### TÂCHE 1
Comptez les lignes des entrées qui contiennent la chaîne « minimum », en respectant la casse, puis indiquez uniquement ce nombre.

### EXTRAIT À LIRE
###

Commence alors un douloureux chemin de croix vers la rédemption. Pendant tout le reste du roman, et ce jusqu’à la « catastrophe finale », Raskolnikov endurera les pires tourments psychologiques. Une violence morale absolument insupportable et auto-administrée en permanence ne le quittera plus. Cette forme de violence à laquelle il est confronté est tout à fait remarquable. En effet, celle-ci n’émane que de lui, et n’a pour cible que sa propre personne. C’est la violence comme prix à payer pour répondre de ses actes. Car, évidemment, Raskolnikov ne souffre pas dans le vide. Les affres qu’il affrontera jusqu’à la fin du livre ont une visée claire : racheter l’horreur de son crime.

###

### DONNÉES

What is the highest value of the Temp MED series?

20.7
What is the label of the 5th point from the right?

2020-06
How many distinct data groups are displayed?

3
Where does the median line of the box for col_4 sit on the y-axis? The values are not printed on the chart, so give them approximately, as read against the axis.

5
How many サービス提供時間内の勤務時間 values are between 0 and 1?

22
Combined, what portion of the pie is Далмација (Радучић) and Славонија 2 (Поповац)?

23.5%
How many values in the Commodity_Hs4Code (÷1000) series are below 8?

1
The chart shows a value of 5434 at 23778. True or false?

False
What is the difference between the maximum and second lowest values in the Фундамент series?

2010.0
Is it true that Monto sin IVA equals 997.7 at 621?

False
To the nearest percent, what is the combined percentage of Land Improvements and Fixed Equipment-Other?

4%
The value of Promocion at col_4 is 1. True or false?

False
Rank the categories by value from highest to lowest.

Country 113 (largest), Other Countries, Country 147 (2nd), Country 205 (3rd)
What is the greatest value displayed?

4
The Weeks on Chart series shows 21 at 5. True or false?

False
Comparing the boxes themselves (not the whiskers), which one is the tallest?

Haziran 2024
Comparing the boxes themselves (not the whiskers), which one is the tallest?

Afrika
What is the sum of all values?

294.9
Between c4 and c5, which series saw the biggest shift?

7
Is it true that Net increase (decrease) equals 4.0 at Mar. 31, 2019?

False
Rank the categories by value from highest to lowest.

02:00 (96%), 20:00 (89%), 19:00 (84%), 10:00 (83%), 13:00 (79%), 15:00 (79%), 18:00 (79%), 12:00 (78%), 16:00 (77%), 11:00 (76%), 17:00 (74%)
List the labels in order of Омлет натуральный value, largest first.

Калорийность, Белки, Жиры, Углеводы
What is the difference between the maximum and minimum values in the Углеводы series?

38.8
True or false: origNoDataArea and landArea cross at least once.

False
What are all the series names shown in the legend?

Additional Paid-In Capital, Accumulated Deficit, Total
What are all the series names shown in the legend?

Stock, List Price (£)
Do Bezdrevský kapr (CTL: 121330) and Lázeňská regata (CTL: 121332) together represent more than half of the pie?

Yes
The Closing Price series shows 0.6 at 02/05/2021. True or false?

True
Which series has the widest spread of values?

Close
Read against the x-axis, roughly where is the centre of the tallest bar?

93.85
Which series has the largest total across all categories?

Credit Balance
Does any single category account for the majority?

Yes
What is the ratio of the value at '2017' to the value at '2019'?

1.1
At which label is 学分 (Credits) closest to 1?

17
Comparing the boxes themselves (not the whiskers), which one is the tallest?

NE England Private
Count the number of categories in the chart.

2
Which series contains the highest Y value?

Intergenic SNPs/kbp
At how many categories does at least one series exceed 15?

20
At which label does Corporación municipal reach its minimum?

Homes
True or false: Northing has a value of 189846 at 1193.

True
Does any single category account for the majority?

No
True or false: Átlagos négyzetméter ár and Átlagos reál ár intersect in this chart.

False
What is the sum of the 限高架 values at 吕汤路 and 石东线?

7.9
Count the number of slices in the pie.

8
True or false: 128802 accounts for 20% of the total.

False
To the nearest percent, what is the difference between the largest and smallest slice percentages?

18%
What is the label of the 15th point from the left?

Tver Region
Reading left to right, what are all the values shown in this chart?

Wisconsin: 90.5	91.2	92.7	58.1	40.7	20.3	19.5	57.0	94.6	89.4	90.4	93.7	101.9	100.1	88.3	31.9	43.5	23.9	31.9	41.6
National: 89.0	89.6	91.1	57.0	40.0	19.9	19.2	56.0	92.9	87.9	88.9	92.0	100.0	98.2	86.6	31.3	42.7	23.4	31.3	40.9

###

### TÂCHE 2
Recopiez toutes les phrases de l'extrait sur Raskolnikov qui contiennent le mot « violence ».

### RÉPONSE 1
2

### RÉPONSE 2
Une violence morale absolument insupportable et auto-administrée en permanence ne le quittera plus.
Cette forme de violence à laquelle il est confronté est tout à fait remarquable.
C'est la violence comme prix à payer pour répondre de ses actes.